Как я и предполагал, он ничего не понял. Тьму, являющуюся основой мира, он истолковал самым банальным и превратным образом — как смерть. И завёл разговор об обществе «Белая хризантема» и трупах. Мне понравилось его почтительное отношение к трупам, к этим дарам тьмы. Утратив бдительность, я невольно заговорил и о том, о чём лучше было бы промолчать, то есть о Воскресении Христовом. Забыв о своём прежнем намерении, я пошёл у него на поводу и позволил втянуть себя в совершенно бессмысленный разговор. Нельзя было так расслабляться. Я не должен был с такой бездумной лёгкостью рассуждать о вере. И как кара — пришло это. Я перевёл разговор на мать. Но это не отступало, наоборот наливалось неумолимо. Я вспомнил о своей встрече с тёткой из «Общества утешения» и о том, что не пришла Эцуко Тамаоки, которая обещала прийти. И он тут же заговорил об этом так, будто прекрасно всё знает! Да, я зазевался, на миг забыл о том, сколь хорошо налажена здесь сеть передачи информации. Позволил себе расслабиться и начал верить ему как человеку. С таким, как он, нельзя говорить ни о тьме, ни о вере, ни о Воскресении. Ни в коем случае.
Падаю. Лечу вниз. Дно всё ещё далеко. Это не сон и не галлюцинация. Сна у меня ни в одном глазу, я вижу сидящего рядом доктора Тикаки и прекрасно, во всех деталях различаю всё, что меня окружает, — вот шкафчик, вот Библия, вот католический календарь, вот глазок на двери… Память точно фиксирует происходящее: я могу вспомнить весь наш разговор с доктором Тикаки, могу от начала до конца произнести наизусть текст судебного решения по своему делу. И при этом продолжаю падать, видя всё вокруг как бы со дна колодца.

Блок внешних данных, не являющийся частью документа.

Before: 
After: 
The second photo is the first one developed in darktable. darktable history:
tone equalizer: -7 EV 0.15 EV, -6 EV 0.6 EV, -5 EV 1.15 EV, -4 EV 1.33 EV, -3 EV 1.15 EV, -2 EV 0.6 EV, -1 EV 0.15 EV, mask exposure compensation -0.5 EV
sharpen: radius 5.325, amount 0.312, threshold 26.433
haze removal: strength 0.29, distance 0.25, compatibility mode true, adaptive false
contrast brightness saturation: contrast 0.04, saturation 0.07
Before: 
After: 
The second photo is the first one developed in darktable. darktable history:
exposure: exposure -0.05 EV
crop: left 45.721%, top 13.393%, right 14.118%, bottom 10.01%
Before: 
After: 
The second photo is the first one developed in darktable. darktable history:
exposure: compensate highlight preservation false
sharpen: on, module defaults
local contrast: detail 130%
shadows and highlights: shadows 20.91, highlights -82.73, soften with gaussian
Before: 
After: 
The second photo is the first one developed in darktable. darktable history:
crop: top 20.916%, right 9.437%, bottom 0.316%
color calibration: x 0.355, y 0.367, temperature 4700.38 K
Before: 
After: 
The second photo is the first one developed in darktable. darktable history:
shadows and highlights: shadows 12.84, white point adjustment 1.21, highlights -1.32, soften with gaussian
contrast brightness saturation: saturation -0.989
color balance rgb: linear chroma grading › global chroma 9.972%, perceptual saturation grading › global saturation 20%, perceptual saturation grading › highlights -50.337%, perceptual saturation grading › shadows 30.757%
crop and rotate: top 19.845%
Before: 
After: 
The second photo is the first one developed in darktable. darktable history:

«Я боюсь смерти», — ответил я. Это правда. Но я не сказал о том, что существует нечто, чего я боюсь ещё больше. Пусть он считает, что это приходит ко мне потому, что я боюсь смерти, — мне так удобнее. Банальный страх смерти, скорее всего, исчез бы, если бы удалось добиться смягчения наказания. Как сказал Андо, смерть это то же самое, что боль от раны, её нельзя бояться заранее. Совсем недавно в самом конце записок, озаглавленных «О Зле», я написал следующее:
«Страх перед казнью не так уж и велик. В сущности, он мало чем отличается от ужаса, который охватывает человека, высунувшего голову из окна небоскрёба. По-настоящему страшно другое — проявлять смирение, представляя себя поднимающимся на эшафот, понимать, что иной жизни у тебя не будет, и видеть в этом доказательство того, что ты человек. Страшно постоянно твердить себе, что оставаться в живых для тебя есть величайшее зло, что мучиться стыдом — твой долг. Что зло, тобой совершённое, — самое страшное из всех возможных: оно настолько ужасно, что ничего худшего ты уже не совершишь, даже если очень постараешься».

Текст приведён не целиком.